───── TEXT TO READ ─────

Op I'm about to enlighten you on hard determinism, but I need to know if you're willing to listen first

My mind is open
I want to not believe

interesting question, bumping

Hard Determinism = Short sighted Causality.

Hard Determinism posits that we have no free will because every action is a result of a cause. This is the same logic used by Christians to justify a creator.
Atheists dgaf about a first cause, and believe there doesn't need to be a first cause. If there is no first cause, it is apparent that things happen can happen without a cause. Immaterial thoughts are unique from material objects and there is no apparent reason to believe that immaterial thoughts are only a result of material causes.

massive brained post

Thanks for the reply
My first reaction is this thought: regardless of first cause, my life and experiences can still be predetermined by the positions of atoms and whatnot immediately following the first cause

typical brainlet misreading of the first cause argument.

How about some Yea Forums recommendations then, Einsteins

Actual pseud response. Post an argument instead of being a passive aggressive bitch. If u mean the aristotle version vs aquinas version I agree aquinas fucked it up. i agree that there doesnt need to be a first cause
you're taking a materialist stance still. im telling you that since immaterial truths are real, the immaterial is real

i'm this guy you're right i should have tagged some books

The immaterial is real: Kant - The Only Possible Argument in Support of a Demonstration of the Existence of God


other recs: Physics and Philosophy, Transcendental argument

>since immaterial truths are real, the immaterial is real
Ah so, The Cause of the first action proves that there is an immaterial Thing. I see...

───── DATA ENTRIES ─────

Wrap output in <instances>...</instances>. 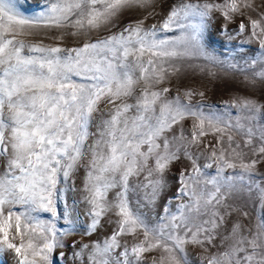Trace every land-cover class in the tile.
Segmentation results:
<instances>
[{
  "label": "snow or ice",
  "instance_id": "obj_1",
  "mask_svg": "<svg viewBox=\"0 0 264 264\" xmlns=\"http://www.w3.org/2000/svg\"><path fill=\"white\" fill-rule=\"evenodd\" d=\"M36 3L41 10L29 18L17 5L0 0V158H7L0 174V264L8 252L15 254L16 264H38L37 257L43 264H60L68 255L64 249H70L73 258L80 257L83 264H132L130 256L140 264L142 254L153 249L166 253L161 264H188V244L208 253L203 264H264V219L246 232L239 222L233 224L226 238L230 242L222 240V250L210 251V247H216L213 242L217 230L225 224L220 209L229 207L227 198L232 191L239 187L251 192L256 188L264 199V187L255 172L257 163L264 162V127L254 126L256 114L264 111V105L245 100L238 105L246 110L244 122L238 119L233 125L215 112L205 113L201 105H193L191 92L187 93L189 102L184 103L179 96L168 99L164 95L168 88L153 90L154 84L164 79L165 59L206 55L204 18L213 9H222L225 18H230L231 13L239 11L237 0H224L219 5L174 4L160 31L180 29L182 34L176 38H158L155 25L146 29L139 20L74 48L30 44L18 37L40 25H71L78 31L110 29L125 9L147 7L150 0ZM251 24L255 35L259 21ZM244 28L241 22L240 31ZM156 58H161L160 75L156 74ZM173 71L179 68L173 66ZM255 76L264 80V71ZM141 81L144 84L137 95ZM133 96L135 102L128 103ZM102 103L109 107L108 118L91 132L93 116ZM187 118L199 121L194 122L195 130L187 144H196L198 137L207 135L205 121L221 134L220 140L230 128L242 130L247 136L242 146L227 135L228 148L219 154L211 152L212 163L205 167L218 164L216 175L203 187L200 168L187 151L183 133L171 139L165 135ZM257 139L259 143L254 144ZM245 148H251L254 159H246ZM182 155L192 160V172L183 170L176 177L180 186L165 203L163 215L152 224L128 199L130 178L147 171V183L139 187L145 189L144 199L154 204L162 192L165 171ZM235 159L240 161L239 171ZM149 160H154V166H149ZM81 166L85 168L83 200L90 205L86 214L91 217L83 234H95L109 213H115L117 227L103 240L65 244L59 237L70 236L78 229L70 214L59 209L64 193L61 185L71 184V190H75L72 177ZM225 169H233V174L225 175ZM112 190H116L115 197L109 200ZM178 198L182 202L173 213L169 204ZM16 205L23 206V212H14ZM34 213H47L49 219L42 221ZM58 220H65L71 227L58 230ZM141 230L144 239L131 249L120 244L122 235L137 236ZM17 237L19 243L15 242ZM120 248L122 252H117ZM57 249L61 251L55 254Z\"/></svg>",
  "mask_w": 264,
  "mask_h": 264
},
{
  "label": "rangeland",
  "instance_id": "obj_2",
  "mask_svg": "<svg viewBox=\"0 0 264 264\" xmlns=\"http://www.w3.org/2000/svg\"><path fill=\"white\" fill-rule=\"evenodd\" d=\"M6 2L17 5L22 14L29 18L35 16L41 10L37 7L36 0H6ZM181 2L201 5L214 3L219 5L223 4L224 0H150V4L147 7L125 9L115 18L116 26L110 29H102L100 31H88L85 29L78 31L71 25L60 28L40 25L27 30V34L18 38L30 44L42 43L44 46L74 48L89 39L95 40L98 37L106 36L111 31H119L124 26L139 20L144 22L143 27L146 29H151L155 25L158 38H176L182 34L180 29L175 27L171 31H160V29L169 14L170 8L174 4H180ZM237 3L240 6L239 11L231 13L230 18H225L222 9L210 10L209 15L204 18L203 45L206 55L195 58L165 59L163 62L165 69L163 73L164 79L161 83L153 86V90L157 91L168 88L170 91L164 94L168 99L179 96L184 103L189 102L187 93L191 92L193 93L191 97L193 105L199 104L205 113L209 111L215 112L223 121L233 125L236 124L238 119L244 122L242 118L247 114L246 110L238 107V105H242L245 100H253L259 105H264V80L255 76L256 73L264 71V47L261 46V41L264 40V33L261 32V29H264V0H237ZM245 4H250L251 6L245 7ZM195 19L199 20V17ZM253 20L259 21V27L255 29V35H253L254 30L251 24ZM241 22L245 25L243 31L239 29ZM221 29L224 31H221ZM73 32H77V34L72 35ZM144 58H148L147 53ZM156 60V74L160 75L161 58H156ZM254 61L255 63H253ZM173 66L178 67L179 71H173ZM135 74L139 76V70ZM143 84L144 82L141 81L137 86V95ZM127 102L134 103L135 96L128 98ZM108 113L109 107L102 103L100 111L93 116L90 124L91 132H95L101 121L108 118ZM194 122L199 123V121H194L193 118H187L181 124L176 125L172 131L166 132L165 135L171 139L174 135L179 137L181 132L183 133L186 138L187 151L195 159L196 166L200 168L202 174L199 177L201 180L200 187H203L206 180L216 175L218 164H213L211 168L205 167L206 164L212 163L211 159H209L211 152L215 150L219 154L222 149L228 148L227 135L233 136L234 141L242 146L247 136L242 130L230 128L227 129V135H224L223 139L220 140L221 134L215 132L208 125V122L205 121L204 131L207 135L198 137V143L196 144H187L195 130L193 128ZM254 126L257 129L264 127V111L256 114ZM258 136L259 133L257 132ZM157 142L161 143V141ZM258 143V139L254 141V144ZM144 150H146V146ZM244 151L247 153L246 159L255 158L252 155L251 148H245ZM229 159H232V157L229 156ZM6 162V157L0 158V174L3 173ZM234 162L237 164L236 171H239V159H235ZM149 166H154V160H149ZM192 168V160L183 155L181 159L173 162L164 173V186L154 204L144 199L145 189L139 187V185L147 183L145 179L148 175L147 171L142 172L139 177L130 178L128 199L132 207H138L150 223H156L158 217L163 215L165 203L180 186L176 177L183 170L191 173ZM255 172L256 179L260 181L261 187H264V162L257 163ZM224 174H233V169H225ZM84 180L85 168L81 166L72 177L75 190H71V184L61 185L66 196L64 193L61 194L59 209L61 212L66 211L70 214V219L75 222L78 229L70 236L59 237L65 244H70L73 240L78 243H91L96 240H103L105 237L110 236L117 227L115 213H109L103 217V226L99 227L95 234L90 236L83 234L85 226L91 221V217L86 214L90 205L83 200L85 195ZM211 187V185H208L209 189ZM222 191L228 190L222 189ZM115 192L116 190L109 192V200L115 197ZM183 200L186 202L187 197L183 198ZM181 202L180 198L172 200L169 204L170 210L176 213L177 205ZM227 205L229 206L227 209H220L221 213L225 214V224L217 230V239L213 242L216 247H210L211 252L222 250L219 247L222 240H224L225 244L230 242L226 238L233 224L239 222L243 225L246 232L248 229H255L261 219H264V199L261 198L256 188L249 192L247 188L241 189L238 187L237 190L232 191L228 196ZM12 210L14 212L17 210L23 212L24 207L16 205ZM227 213H230V215ZM33 215L38 216L42 221L49 219V214L47 213H34ZM204 218L206 219L207 217ZM23 224L22 218V231L24 230ZM56 227L58 230H62L71 226L65 220H58L56 221ZM36 232L38 235L39 229ZM29 235H31L30 230ZM119 239L122 246L126 245L131 249L134 244L139 240H143L144 237L141 230L137 236L124 234ZM15 242L19 243V237L16 238ZM122 250L120 248L116 251L122 252ZM59 251L61 250H55V254H58ZM64 251L68 255L64 260L60 261V264H83V260L80 257L73 258L70 249H64ZM185 252L188 264H203L204 257L208 254L204 248L192 244L185 245ZM165 255L166 253L162 249H153L142 254L143 259L140 264H161V257ZM129 259L132 264H136L134 257L130 256ZM37 261L38 264H43L39 257H37ZM3 264H16L15 254L12 252L6 253ZM163 264H170V262L163 261Z\"/></svg>",
  "mask_w": 264,
  "mask_h": 264
}]
</instances>
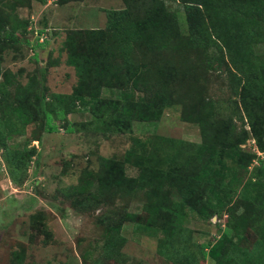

─────

**SET PROBLEM**
Continue the forum thread on hard determinism from where it stops.

**ANSWER TO THIS TASK**
Based, thank you user I'm surprised at how quickly you have thrown a wrench in this. It is making me depressed believing in it

>Kant - The Only Possible Argument in Support of a Demonstration of the Existence of God
>other recs: Physics and Philosophy, Transcendental argument

I'm a little worried ordering any of these because I'm pretty brainlet with philosophy... Mostly have trouble sitting through it. I will look up summaries and annotations for these

No, I'm using the transcendental argument to prove that there is the immaterial

>Physics and Philosophy
Heisenberg?

yep
you're not a brainlet user :)

>there doesn't need to be a first cause
Causa prima is, just as well as causa sui, a contradictio in adjecto. A first cause is just as inconceivable as the point at which Space ends or the moment when Time first began. For every cause is a change, which necessarily obliges us to ask for the preceding change that brought it about, and so on in infinitum, in infinitum! Even a first state of Matter, from which, as it has ceased to be, all following states could have proceeded, is inconceivable. For if this state had in itself been the cause of the following ones, they must like wise have existed from all eternity, and the actual state existing at the present moment could not have only just now come into being. If, on the other hand, that first state only began to be causal at some given period, some thing or other must have changed it, for its inactivity to have ceased; but then something must have occurred, some change must have taken place; and this again obliges us to ask for its cause i.e. a change which preceded it; and here we are once more on the causal ladder, up which we are whipped step by step, higher and higher, in infinitum, in infinitum! The causal law therefore is not so accommodating as to let itself be used like a hired cab, which we dismiss when we have reached our destination.

Ooooh :)

I'm.. a.. brainlord!

Do I understand Nietzsche right in that he radicalizes Kant in the sense that both thinking of the world as determined or free are categories of the understanding, with ultimately no claim to truth, as reason can never provide such, and thus only seeing the world as it is, a pre-reasonable spontaneous natural cycle of recurrence, which is neither free nor determined, yields true insight?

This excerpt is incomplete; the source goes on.